Resiko-resiko yang akan dialami anak jalanan karena adanya perilaku seksual pra nikah dikemukakan oleh Eny Kusmiran 2011: 35 bahwa dampak
perilaku seksual pra nikah bagi remaja meliputi: a terjadinya kehamilan yang tidak diinginkan, b pengguguran kandungan aborsi, jika hal ini dilakukan
oleh orang yang kurang terlatih dapat terjadi perdarahan bahkan bisa menyebabkan
kematian, c
terkena penyakit
menular seksual
IMSHIVAIDS, khususnya remaja yang sering berganti-ganti pasangan apalagi yang berhubungan seks dengan penjajah seks. Pendapat tersebut juga
tidak jauh berbeda dengan pendapat Armaidi 2007: 32 bahwa akibat seks bebas diantaranya: a merendahnya derajat manusia, b anak lahir tanpa ayah,
c aborsi, d berjangkitnya penyakit kelamin, d AIDS Acquire Immune Deficiency Syndrome AIDS dan Human Immuneodeficiency Virus HIV.

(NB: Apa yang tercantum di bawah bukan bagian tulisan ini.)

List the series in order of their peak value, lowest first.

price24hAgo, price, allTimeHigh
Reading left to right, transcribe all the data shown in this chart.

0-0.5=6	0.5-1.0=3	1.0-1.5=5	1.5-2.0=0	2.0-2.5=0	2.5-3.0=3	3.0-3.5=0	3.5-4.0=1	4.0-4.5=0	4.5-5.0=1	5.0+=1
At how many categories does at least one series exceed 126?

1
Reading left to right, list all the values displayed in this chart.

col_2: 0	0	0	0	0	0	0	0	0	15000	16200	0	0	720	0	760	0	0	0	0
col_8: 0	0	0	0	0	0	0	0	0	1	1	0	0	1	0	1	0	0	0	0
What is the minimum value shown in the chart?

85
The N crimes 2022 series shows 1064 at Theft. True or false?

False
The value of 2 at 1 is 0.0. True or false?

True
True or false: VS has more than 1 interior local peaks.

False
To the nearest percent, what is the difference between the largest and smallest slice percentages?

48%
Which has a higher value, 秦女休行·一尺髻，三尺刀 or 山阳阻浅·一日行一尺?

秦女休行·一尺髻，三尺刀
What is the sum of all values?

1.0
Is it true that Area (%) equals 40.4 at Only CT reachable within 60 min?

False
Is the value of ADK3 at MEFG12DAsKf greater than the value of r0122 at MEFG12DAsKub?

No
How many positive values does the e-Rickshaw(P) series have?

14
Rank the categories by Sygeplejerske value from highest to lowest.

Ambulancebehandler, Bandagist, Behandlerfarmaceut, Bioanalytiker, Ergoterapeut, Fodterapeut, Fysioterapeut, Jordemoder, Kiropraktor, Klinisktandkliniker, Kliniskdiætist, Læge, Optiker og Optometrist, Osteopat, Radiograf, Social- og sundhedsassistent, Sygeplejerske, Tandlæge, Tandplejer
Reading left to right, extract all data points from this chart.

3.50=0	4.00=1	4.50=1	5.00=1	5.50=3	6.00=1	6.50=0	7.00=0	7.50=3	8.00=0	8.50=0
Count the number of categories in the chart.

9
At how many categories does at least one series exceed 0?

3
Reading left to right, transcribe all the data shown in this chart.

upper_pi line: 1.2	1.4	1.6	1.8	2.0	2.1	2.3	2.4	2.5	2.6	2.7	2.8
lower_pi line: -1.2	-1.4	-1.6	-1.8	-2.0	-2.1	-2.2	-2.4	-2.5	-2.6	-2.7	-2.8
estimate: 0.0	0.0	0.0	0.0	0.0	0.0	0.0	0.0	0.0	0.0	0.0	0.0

Pada dasarnya anak jalanan di RSB Diponegoro mengetahui dampak adanya seks bebas, tetapi kenyataannya anak jalanan tetap melakukan
hubungan seks bebas karena adanya beberapa faktor. Faktor yang mempengaruhi anak jalanan melakukan seks bebas diantaranya faktor
kebutuhan, faktor keterpaksaan dan faktor perlindungan. Anak jalanan
73 khususnya perempuan melakukan hubungan seks karena membutuhkan uang
untuk biaya hidup dan untuk mendapatkan perlindungan dari anak jalananpreman yang berkuasa di wilayah tersebut. Sementara faktor
keterpaksaan karena anak jalanan diperkosa melakukan seks bebas oleh anak jalananpreman.
Salah satu dampak perilaku seks bebas pada anak jalanan yang cukup mengkhawatirkan dalam penelitian ini yaitu kehamilan seperti yang pernah di
alami oleh TL 16 tahun. Ternyata anak jalanan mengetahui cara untuk menggugurkan kandungan yang tentunya sangat berisiko pada anak jalanan
yakni dengan meminum satu bungkus obat berbentuk serbuk yang sebenarnya obat untuk pelancar haid pada perempuan. Hal ini tentunya perlu mendapat
perhatian dari masyarakat khususnya pengurus RSB Diponegoro untuk memberikan penyuluhan lebih intens tentang bahaya aborsi yang dilakukan
oleh anak jalanan. Dalam perilaku seks bebas, anak jalanan perempuan cenderung lebih
beresiko pada kekerasan seksual. Hal ini sebagaimana hasil penelitian yang menunjukkan bahwa anak jalanan di RSB Diponegoro yang berjenis kelamin
perempuan cenderung mengalami tindakan kekerasan seksual seperti yang di alami oleh TL 15 tahun dan SB 16 tahun. Pelaku kekerasan seksual
biasanya berasal dari kalangan mereka sendiri. Selain itu, perilaku seksual pada anak jalanan dilakukan berdasarkan suka sama suka, ada sebagian anak jalanan
perempuan yang ternyata melakukan seks bebas karena paksaan. Berbagai jenis alat kontrasepsi yang banyak dianjurkan oleh pemerintah ternyata tidak
diminati, meskipun mereka pernah mendengar dan memakainya.